■ Text section:
## start
# Speed of Wood Lathe??



## Big Mack

I had seen a lot of You Tube lately,and a lot of wood turners tell you to turn your lathe to 640,then the next guy says go 800,then there was one that said "go as fast as the machine can go"What say the best turners in the world??Mack:icon_smile:


----------



## Lilty

Whatever speed you are comfortable with.


----------



## NCPaladin

Here is a general recommendation by Teknatool for their lathes/chucks. The soundness of the wood and the turners experience will also affect the safe speed.


----------



## sawdustfactory

Here's what I go by: http://www.woodturnerscatalog.com/store/article/31?Args=


----------



## don716

Different strokes for different folks. Everyone will give you a different answer to that,but like others have said it will depend on what your turning and how "out of balance" it is. If you have a bowl blank on your lathe you might not be able to get over 300-400 rpm without it shaking. On the other hand, you might have a 2" square piece you want to round and that can go as fast as you want to turn it. If you are turning a bowl blank and have it balanced you can crank up the speed some. With my blanks I usually run them (Balanced) to between 800-1300rpm. Sanding is usually about 280-and 350rpm.


----------



## H. A. S.

The speed range is another reason I love this machine:


http://www.pennstateind.com/store/TCLC12WB.html


Goes down to 150 RPMs, and powerful 1 HP.:thumbsup: Comes in real handy for starting out of balance chunks. Safer, in my opinion.


----------



## zacker

I turn at 2000RPM, (my lathes fastest speed) when turning most projects... but, ill go slowly at first for out of balanced stuff or out of round stuff.. mostly, if not, my lathe will chase me around the shop!! I also HATE to hit a catch at 2000 RPM...lol not a fun time. Good thing though it hasnt happened much latly, no that im getting more practice.


----------
## end
■ Exercise: Transcribe the part of the lathe speed thread above starting with "Here's what I" and going on through "about 280-and 350rpm.".

■ Given records:
## start
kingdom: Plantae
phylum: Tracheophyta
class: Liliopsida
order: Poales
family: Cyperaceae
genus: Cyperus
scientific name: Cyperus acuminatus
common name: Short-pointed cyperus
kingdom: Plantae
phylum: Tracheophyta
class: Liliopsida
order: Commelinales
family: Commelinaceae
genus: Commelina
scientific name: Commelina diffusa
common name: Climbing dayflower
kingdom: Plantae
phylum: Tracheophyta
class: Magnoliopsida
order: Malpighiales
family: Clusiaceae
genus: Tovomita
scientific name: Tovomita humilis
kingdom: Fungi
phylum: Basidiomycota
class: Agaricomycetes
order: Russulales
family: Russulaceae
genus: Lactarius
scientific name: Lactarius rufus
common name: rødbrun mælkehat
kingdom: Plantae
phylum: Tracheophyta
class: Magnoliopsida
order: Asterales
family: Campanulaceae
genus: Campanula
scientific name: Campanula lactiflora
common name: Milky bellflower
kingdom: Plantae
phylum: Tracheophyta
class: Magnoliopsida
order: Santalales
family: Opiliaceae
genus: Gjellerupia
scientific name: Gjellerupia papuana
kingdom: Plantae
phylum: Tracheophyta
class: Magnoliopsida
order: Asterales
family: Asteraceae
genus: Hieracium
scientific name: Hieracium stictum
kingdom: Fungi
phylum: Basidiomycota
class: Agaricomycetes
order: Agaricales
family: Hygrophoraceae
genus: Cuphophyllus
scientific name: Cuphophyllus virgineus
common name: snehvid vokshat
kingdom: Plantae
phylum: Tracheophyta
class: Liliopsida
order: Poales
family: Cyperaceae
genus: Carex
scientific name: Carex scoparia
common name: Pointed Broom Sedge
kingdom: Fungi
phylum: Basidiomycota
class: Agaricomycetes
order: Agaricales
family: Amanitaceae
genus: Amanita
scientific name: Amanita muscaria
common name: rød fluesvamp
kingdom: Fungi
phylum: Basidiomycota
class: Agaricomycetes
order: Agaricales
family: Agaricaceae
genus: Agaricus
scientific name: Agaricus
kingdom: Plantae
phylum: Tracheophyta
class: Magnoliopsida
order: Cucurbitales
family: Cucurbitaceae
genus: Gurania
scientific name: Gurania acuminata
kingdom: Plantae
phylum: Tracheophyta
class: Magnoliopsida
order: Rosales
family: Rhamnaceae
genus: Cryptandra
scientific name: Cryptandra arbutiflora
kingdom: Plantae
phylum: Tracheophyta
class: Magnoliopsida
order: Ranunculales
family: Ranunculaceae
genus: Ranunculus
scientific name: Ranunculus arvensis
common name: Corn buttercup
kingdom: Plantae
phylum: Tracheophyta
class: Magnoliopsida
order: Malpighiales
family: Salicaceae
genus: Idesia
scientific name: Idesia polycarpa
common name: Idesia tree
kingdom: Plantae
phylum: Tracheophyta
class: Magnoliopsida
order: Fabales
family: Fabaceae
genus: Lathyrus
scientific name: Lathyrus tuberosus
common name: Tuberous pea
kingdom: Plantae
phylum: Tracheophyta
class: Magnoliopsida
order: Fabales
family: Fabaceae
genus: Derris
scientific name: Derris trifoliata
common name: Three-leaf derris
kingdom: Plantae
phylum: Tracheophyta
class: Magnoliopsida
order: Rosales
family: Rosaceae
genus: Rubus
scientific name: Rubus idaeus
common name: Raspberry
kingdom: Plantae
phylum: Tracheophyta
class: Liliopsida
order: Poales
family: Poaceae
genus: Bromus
## end
■ Task solution:
Here's what I go by: http://www.woodturnerscatalog.com/store/article/31?Args=


----------



## don716

Different strokes for different folks. Everyone will give you a different answer to that,but like others have said it will depend on what your turning and how "out of balance" it is. If you have a bowl blank on your lathe you might not be able to get over 300-400 rpm without it shaking. On the other hand, you might have a 2" square piece you want to round and that can go as fast as you want to turn it. If you are turning a bowl blank and have it balanced you can crank up the speed some. With my blanks I usually run them (Balanced) to between 800-1300rpm. Sanding is usually about 280-and 350rpm.